Not Defined By My Past
My identity isn’t who I was then. It’s who I am now.
If anyone is in Christ, he is a new creation; the old has gone, the new has come.
2 Corinthians 5:17
I’ve lived long enough to know what it feels like to be hurt. I’ve experienced difficulties, pain and trauma, even some health issues and concerns. People have hurt and mistreated me. I have been tricked, lied to and taken advantage of. I have survived experiences that left a lasting mark. They’ve caused wounds, and those wounds have left scars behind. But none of those things define me. They are unfortunately just the toll of life.
What I love about recovery is that it gives me practical tools and new skills to use. They help me heal and recover from the wounds and scars. It’s not salve that magically heals everything, nor is it a catch-all for every problem or situation. But it provides me with a different way of thinking. It teaches me to approach life differently. I am not a victim. I am not damaged or broken. I am not ruined or irreparable because of the things that have happened to me. Instead, I approach life as a whole person who has had bad things happen to me. And when I see myself that way, I’m able to confront, deal with and recover from the damage that was left behind.
I call that emotional collateral damage. It is what has happened to me as a result of the trauma and abuse that I experienced as a child. Those wounds, although sometimes still very painful, can be healed completely. It’s not like a surgery where they go in and remove the problem organ, and it’s all gone in one moment. This kind of healing is a process. It takes time. The damage and scars didn’t develop suddenly overnight and they’re not going to go away suddenly overnight either. This is what the Bible describes as the renewing of the mind and the saving of the soul. It’s a process that takes time as I grow into the full nature of a child of God.

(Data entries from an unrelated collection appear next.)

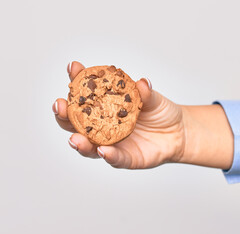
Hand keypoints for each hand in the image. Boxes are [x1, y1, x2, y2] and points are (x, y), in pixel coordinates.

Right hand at [53, 61, 185, 168]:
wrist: (179, 132)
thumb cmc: (161, 112)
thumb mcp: (154, 99)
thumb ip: (146, 93)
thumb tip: (142, 83)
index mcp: (104, 107)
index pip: (85, 95)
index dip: (77, 81)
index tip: (73, 68)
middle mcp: (102, 127)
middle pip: (76, 123)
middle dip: (64, 115)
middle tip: (59, 105)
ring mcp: (112, 144)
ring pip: (89, 146)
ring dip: (80, 143)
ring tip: (75, 138)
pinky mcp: (126, 159)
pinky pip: (115, 159)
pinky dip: (109, 156)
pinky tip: (104, 151)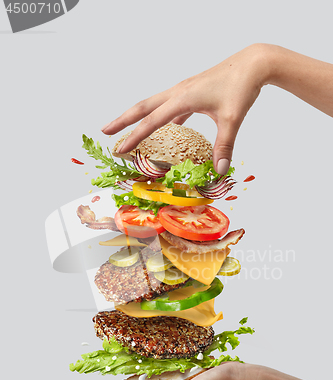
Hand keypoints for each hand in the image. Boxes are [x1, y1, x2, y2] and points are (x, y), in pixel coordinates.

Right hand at [102, 44, 268, 174]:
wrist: (253, 64)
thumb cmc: (241, 86)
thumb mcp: (232, 119)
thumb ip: (224, 146)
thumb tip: (219, 170)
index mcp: (182, 98)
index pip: (152, 121)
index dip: (134, 137)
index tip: (119, 149)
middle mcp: (178, 92)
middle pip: (142, 107)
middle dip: (122, 120)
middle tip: (105, 131)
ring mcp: (184, 90)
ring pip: (153, 104)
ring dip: (139, 117)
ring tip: (126, 128)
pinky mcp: (192, 92)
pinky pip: (170, 107)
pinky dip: (163, 118)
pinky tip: (168, 129)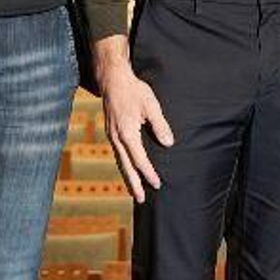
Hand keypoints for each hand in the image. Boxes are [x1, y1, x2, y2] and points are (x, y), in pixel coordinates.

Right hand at [95, 35, 173, 202]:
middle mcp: (116, 137)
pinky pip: (118, 154)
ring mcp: (111, 136)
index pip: (139, 159)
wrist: (113, 79)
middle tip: (142, 200)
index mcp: (126, 132)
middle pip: (126, 166)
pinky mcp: (111, 132)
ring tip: (135, 191)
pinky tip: (128, 170)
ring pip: (120, 161)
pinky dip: (123, 165)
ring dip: (127, 177)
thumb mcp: (151, 105)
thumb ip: (160, 125)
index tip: (157, 184)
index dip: (148, 172)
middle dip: (134, 183)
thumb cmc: (134, 90)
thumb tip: (168, 144)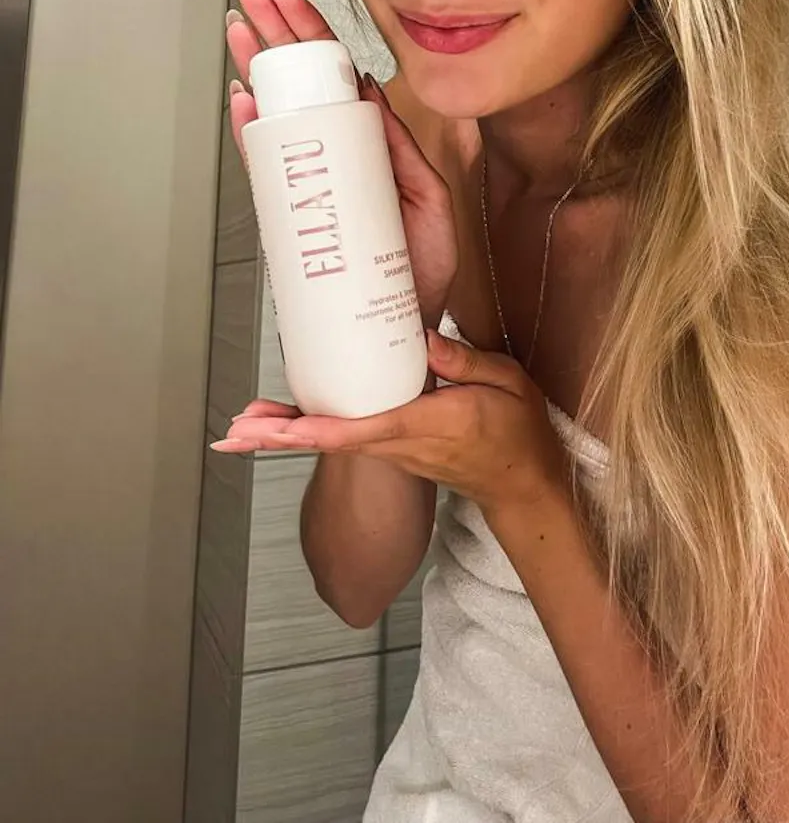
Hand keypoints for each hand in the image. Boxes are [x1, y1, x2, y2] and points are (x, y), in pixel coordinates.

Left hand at [212, 330, 570, 523]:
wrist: (522, 485)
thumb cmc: (518, 432)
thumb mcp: (507, 384)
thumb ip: (465, 362)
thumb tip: (422, 338)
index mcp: (427, 423)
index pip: (361, 428)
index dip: (315, 428)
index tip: (277, 426)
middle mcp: (402, 443)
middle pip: (330, 439)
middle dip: (279, 436)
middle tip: (231, 432)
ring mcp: (396, 451)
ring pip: (332, 441)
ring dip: (286, 433)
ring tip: (243, 423)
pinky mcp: (395, 449)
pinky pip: (346, 441)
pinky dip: (311, 433)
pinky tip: (285, 423)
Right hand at [225, 0, 457, 325]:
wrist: (399, 333)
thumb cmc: (416, 272)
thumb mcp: (428, 200)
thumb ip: (401, 149)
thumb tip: (372, 92)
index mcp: (370, 148)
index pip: (337, 80)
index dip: (313, 36)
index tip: (291, 0)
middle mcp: (335, 159)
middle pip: (299, 87)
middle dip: (274, 38)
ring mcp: (310, 184)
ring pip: (277, 117)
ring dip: (256, 71)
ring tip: (239, 31)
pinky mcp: (291, 217)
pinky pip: (264, 167)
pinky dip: (250, 133)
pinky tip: (242, 100)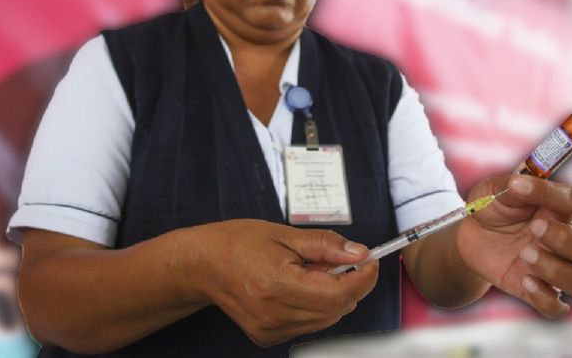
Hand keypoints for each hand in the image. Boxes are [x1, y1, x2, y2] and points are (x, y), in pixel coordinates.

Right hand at [190, 219, 377, 346]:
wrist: (202, 265)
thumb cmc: (239, 243)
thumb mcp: (284, 234)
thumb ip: (325, 246)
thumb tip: (359, 253)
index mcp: (278, 285)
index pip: (339, 294)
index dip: (363, 278)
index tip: (369, 260)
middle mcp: (274, 314)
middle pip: (337, 309)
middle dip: (348, 284)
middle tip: (336, 260)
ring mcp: (270, 330)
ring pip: (326, 319)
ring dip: (331, 296)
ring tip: (308, 272)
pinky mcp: (267, 337)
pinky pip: (309, 325)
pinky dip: (314, 307)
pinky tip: (295, 287)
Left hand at [454, 174, 571, 317]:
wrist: (469, 236)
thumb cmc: (490, 208)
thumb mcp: (493, 190)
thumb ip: (510, 185)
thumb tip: (519, 182)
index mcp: (557, 209)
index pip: (570, 200)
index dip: (547, 193)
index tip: (517, 186)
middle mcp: (564, 240)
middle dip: (569, 241)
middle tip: (534, 230)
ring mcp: (554, 268)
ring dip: (557, 270)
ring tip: (524, 254)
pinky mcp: (538, 291)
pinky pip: (557, 307)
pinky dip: (545, 298)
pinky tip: (524, 280)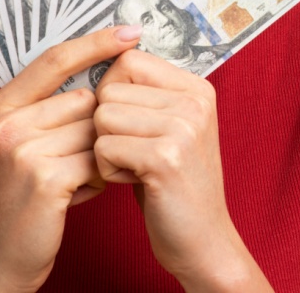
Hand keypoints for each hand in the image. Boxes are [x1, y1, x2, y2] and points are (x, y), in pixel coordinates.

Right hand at [0, 26, 141, 292]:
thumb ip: (49, 109)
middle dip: (93, 131)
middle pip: (84, 101)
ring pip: (95, 132)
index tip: (131, 31)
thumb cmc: (20, 200)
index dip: (95, 43)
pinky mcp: (44, 178)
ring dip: (96, 158)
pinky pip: (97, 162)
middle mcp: (6, 123)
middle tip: (70, 164)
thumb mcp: (19, 145)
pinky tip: (74, 196)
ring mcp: (22, 150)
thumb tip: (102, 77)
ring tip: (70, 182)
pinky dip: (97, 180)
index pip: (55, 59)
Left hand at [93, 49, 271, 291]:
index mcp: (196, 87)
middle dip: (107, 127)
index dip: (112, 91)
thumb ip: (145, 95)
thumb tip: (97, 60)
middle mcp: (195, 100)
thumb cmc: (174, 184)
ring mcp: (183, 127)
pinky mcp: (165, 156)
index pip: (128, 60)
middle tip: (135, 153)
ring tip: (135, 167)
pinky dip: (108, 171)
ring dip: (106, 150)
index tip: (128, 122)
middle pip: (109, 90)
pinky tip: (134, 183)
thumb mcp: (169, 127)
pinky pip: (103, 148)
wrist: (202, 240)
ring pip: (102, 117)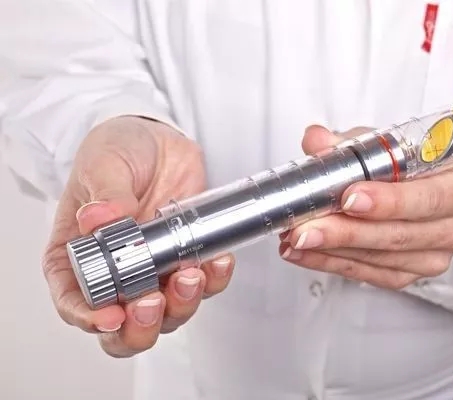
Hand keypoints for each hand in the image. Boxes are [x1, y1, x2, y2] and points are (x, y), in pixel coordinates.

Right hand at [43, 116, 234, 357]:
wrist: (159, 139)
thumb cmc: (117, 152)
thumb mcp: (103, 162)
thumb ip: (104, 191)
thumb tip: (98, 219)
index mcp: (77, 257)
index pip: (73, 301)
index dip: (89, 318)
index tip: (111, 316)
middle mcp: (115, 273)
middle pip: (123, 326)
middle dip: (140, 326)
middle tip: (152, 301)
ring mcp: (154, 270)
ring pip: (167, 313)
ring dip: (181, 304)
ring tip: (190, 275)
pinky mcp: (186, 260)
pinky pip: (205, 284)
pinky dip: (214, 280)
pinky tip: (217, 261)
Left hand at [279, 125, 452, 289]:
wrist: (415, 195)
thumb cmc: (405, 169)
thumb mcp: (381, 146)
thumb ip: (349, 144)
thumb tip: (317, 141)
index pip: (428, 198)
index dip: (389, 200)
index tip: (349, 198)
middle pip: (398, 235)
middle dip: (346, 232)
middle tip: (306, 227)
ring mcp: (433, 259)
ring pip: (378, 259)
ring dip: (331, 250)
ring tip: (295, 238)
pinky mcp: (407, 276)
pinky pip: (367, 274)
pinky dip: (330, 263)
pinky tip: (305, 253)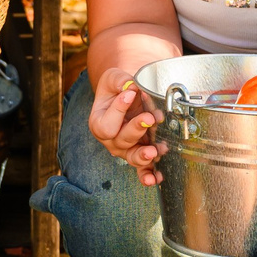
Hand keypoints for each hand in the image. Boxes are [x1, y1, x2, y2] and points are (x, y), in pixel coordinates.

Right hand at [87, 67, 164, 183]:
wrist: (130, 94)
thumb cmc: (118, 88)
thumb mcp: (113, 78)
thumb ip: (118, 81)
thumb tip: (128, 87)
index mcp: (99, 123)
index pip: (106, 124)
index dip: (118, 110)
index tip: (131, 92)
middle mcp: (111, 140)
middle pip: (121, 140)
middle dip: (136, 129)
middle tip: (149, 117)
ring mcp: (127, 149)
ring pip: (133, 157)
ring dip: (143, 156)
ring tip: (153, 151)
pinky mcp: (141, 154)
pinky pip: (144, 169)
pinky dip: (150, 175)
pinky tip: (157, 178)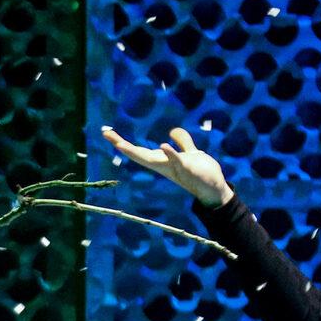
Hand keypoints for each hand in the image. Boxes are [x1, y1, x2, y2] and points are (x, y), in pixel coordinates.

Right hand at [100, 124, 233, 206]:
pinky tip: (162, 145)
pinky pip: (177, 161)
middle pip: (139, 154)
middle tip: (106, 134)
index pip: (140, 150)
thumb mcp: (191, 153)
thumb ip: (182, 142)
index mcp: (163, 161)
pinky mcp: (188, 169)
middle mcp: (164, 165)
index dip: (123, 142)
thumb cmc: (202, 172)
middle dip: (122, 145)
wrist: (215, 189)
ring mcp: (174, 168)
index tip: (107, 133)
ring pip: (153, 160)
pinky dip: (170, 154)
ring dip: (137, 152)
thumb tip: (172, 131)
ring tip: (120, 144)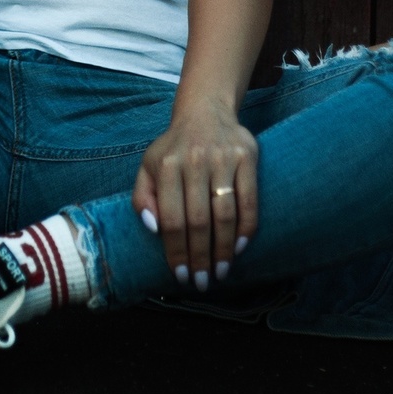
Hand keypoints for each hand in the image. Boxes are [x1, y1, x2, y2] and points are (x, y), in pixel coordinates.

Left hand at [132, 96, 258, 291]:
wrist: (205, 112)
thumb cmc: (173, 149)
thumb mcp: (148, 166)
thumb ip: (142, 197)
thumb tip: (152, 229)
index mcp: (166, 165)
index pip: (172, 218)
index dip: (176, 251)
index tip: (180, 275)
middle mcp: (194, 160)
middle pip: (199, 220)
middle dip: (200, 257)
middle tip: (201, 282)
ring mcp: (223, 158)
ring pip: (226, 213)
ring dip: (224, 249)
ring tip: (220, 272)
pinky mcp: (248, 156)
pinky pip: (250, 200)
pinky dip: (247, 228)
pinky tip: (240, 249)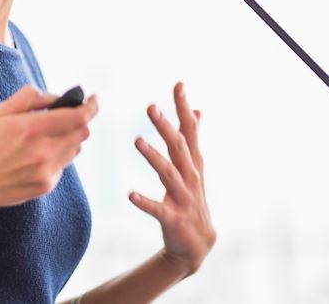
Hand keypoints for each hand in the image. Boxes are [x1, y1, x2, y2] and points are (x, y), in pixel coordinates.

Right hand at [0, 85, 97, 210]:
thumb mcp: (0, 113)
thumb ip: (30, 98)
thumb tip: (56, 97)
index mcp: (31, 129)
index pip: (79, 117)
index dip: (92, 106)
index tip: (94, 99)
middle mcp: (43, 152)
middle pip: (82, 133)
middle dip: (79, 121)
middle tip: (67, 115)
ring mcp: (46, 172)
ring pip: (75, 149)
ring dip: (68, 138)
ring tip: (46, 136)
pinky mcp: (45, 186)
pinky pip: (62, 166)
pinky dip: (56, 156)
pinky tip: (35, 156)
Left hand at [130, 81, 215, 276]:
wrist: (198, 244)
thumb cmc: (192, 199)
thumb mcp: (195, 167)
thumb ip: (193, 138)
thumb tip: (197, 109)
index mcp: (193, 163)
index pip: (190, 130)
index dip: (183, 108)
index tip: (178, 84)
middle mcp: (191, 176)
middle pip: (179, 147)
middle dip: (166, 127)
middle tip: (151, 107)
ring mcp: (183, 198)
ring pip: (168, 174)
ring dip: (153, 157)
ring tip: (137, 141)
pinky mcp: (173, 218)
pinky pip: (157, 209)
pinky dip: (145, 202)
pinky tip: (130, 194)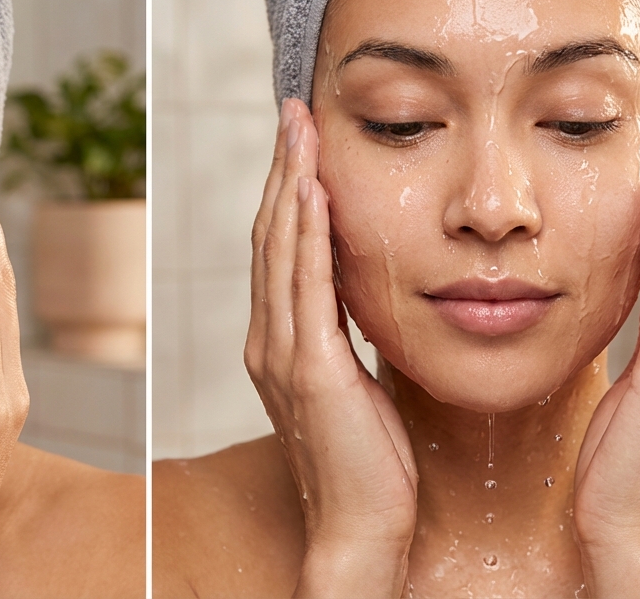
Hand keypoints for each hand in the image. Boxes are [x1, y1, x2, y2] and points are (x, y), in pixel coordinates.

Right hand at [243, 99, 418, 598]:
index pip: (279, 249)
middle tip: (293, 110)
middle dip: (280, 168)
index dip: (285, 190)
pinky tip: (312, 190)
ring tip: (299, 128)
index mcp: (281, 342)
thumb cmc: (370, 465)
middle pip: (270, 235)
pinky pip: (304, 286)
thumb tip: (366, 295)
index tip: (299, 140)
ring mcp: (281, 354)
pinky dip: (304, 233)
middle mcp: (268, 340)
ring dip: (287, 183)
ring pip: (279, 249)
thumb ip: (348, 337)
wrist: (361, 528)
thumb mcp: (358, 384)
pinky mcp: (308, 370)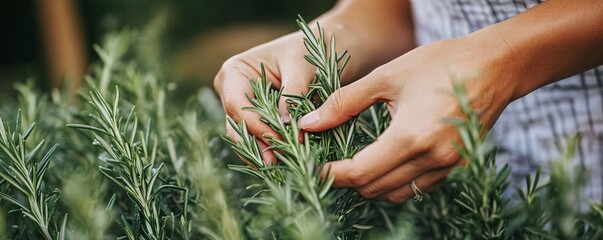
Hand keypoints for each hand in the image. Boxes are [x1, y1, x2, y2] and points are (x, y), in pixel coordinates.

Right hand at [214, 32, 318, 164]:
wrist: (330, 49)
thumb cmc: (313, 49)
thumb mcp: (303, 67)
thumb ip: (292, 95)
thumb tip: (285, 125)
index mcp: (235, 72)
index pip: (237, 105)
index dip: (256, 125)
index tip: (281, 138)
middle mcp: (234, 93)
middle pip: (237, 126)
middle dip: (258, 145)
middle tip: (278, 163)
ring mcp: (245, 110)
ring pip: (247, 140)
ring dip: (265, 154)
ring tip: (283, 167)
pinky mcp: (261, 123)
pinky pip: (262, 142)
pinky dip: (274, 152)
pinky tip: (288, 164)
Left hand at [297, 37, 516, 202]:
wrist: (495, 65)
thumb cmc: (439, 64)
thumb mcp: (386, 77)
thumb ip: (343, 103)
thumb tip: (308, 124)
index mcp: (410, 137)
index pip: (359, 173)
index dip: (331, 174)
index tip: (313, 165)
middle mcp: (431, 160)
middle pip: (374, 188)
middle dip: (346, 179)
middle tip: (329, 161)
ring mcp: (448, 168)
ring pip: (395, 194)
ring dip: (370, 184)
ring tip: (354, 162)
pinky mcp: (458, 168)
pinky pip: (417, 188)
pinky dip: (394, 182)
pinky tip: (384, 162)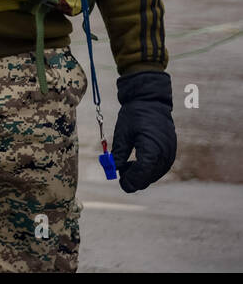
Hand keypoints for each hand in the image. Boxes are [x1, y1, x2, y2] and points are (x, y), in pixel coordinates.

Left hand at [112, 71, 176, 192]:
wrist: (151, 101)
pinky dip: (148, 169)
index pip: (142, 173)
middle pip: (149, 177)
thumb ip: (119, 153)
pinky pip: (159, 168)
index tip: (120, 182)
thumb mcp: (122, 132)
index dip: (131, 180)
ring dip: (140, 174)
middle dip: (133, 178)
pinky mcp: (171, 152)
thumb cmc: (135, 115)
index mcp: (152, 148)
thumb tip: (113, 169)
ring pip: (154, 175)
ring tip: (125, 164)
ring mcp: (170, 154)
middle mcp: (164, 154)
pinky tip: (136, 162)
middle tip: (119, 171)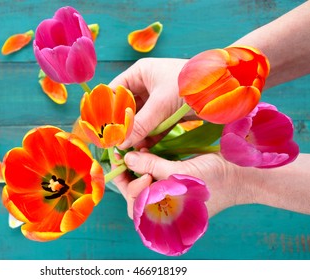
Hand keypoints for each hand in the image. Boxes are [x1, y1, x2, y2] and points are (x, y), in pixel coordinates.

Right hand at [109, 58, 191, 148]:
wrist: (224, 87)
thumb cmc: (190, 84)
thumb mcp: (161, 103)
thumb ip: (141, 124)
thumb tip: (121, 143)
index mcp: (139, 73)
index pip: (114, 92)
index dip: (106, 111)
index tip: (101, 130)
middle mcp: (145, 85)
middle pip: (126, 108)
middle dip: (121, 126)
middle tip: (114, 144)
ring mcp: (157, 99)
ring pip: (140, 119)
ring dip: (135, 134)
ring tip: (128, 150)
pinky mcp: (168, 112)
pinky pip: (153, 125)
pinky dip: (149, 137)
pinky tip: (144, 149)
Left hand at [113, 150, 252, 218]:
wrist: (245, 175)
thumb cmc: (218, 179)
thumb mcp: (182, 173)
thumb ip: (153, 166)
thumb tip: (128, 158)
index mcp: (168, 214)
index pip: (136, 206)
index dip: (131, 185)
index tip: (135, 166)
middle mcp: (167, 208)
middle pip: (136, 196)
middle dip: (128, 176)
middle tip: (124, 156)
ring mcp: (171, 196)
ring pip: (144, 185)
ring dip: (137, 169)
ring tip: (136, 152)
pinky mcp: (176, 183)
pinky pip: (156, 176)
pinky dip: (148, 164)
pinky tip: (147, 151)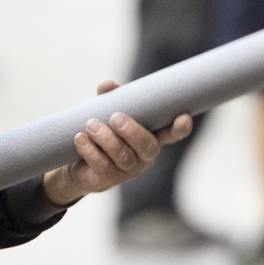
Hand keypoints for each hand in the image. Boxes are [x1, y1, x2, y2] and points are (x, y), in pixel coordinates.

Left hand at [42, 80, 193, 206]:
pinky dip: (90, 151)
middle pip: (147, 147)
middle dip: (133, 131)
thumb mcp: (107, 112)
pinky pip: (102, 166)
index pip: (171, 134)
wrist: (80, 164)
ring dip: (106, 139)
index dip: (180, 128)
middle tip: (116, 117)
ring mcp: (127, 171)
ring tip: (91, 124)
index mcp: (150, 137)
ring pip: (123, 156)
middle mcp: (144, 156)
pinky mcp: (107, 179)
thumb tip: (107, 84)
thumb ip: (110, 97)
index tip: (183, 117)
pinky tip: (80, 139)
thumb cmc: (103, 134)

And that’s where I live today. I’m not pretending those things didn’t happen, but I’m not letting them define me anymore either. I’m learning how to deal with what’s been left behind, one layer at a time. Sometimes that looks like choosing a different response when I feel hurt. Sometimes it’s simply talking about what I’m feeling instead of holding it in. Some days are harder than others. Some wounds are still tender and hurt when something hits them. But I’m not stuck there like I used to be. I’m healing. Not all at once, but steadily. I’m not who I was, and I’m not stuck where I’ve been. I’m moving forward into what God has for me.
Prayer
Father God, thank You for being my healer. Help me to face the hurts from my past instead of avoiding them. Give me strength to walk through them. Guide me and help me as I continue moving forward in You. Amen.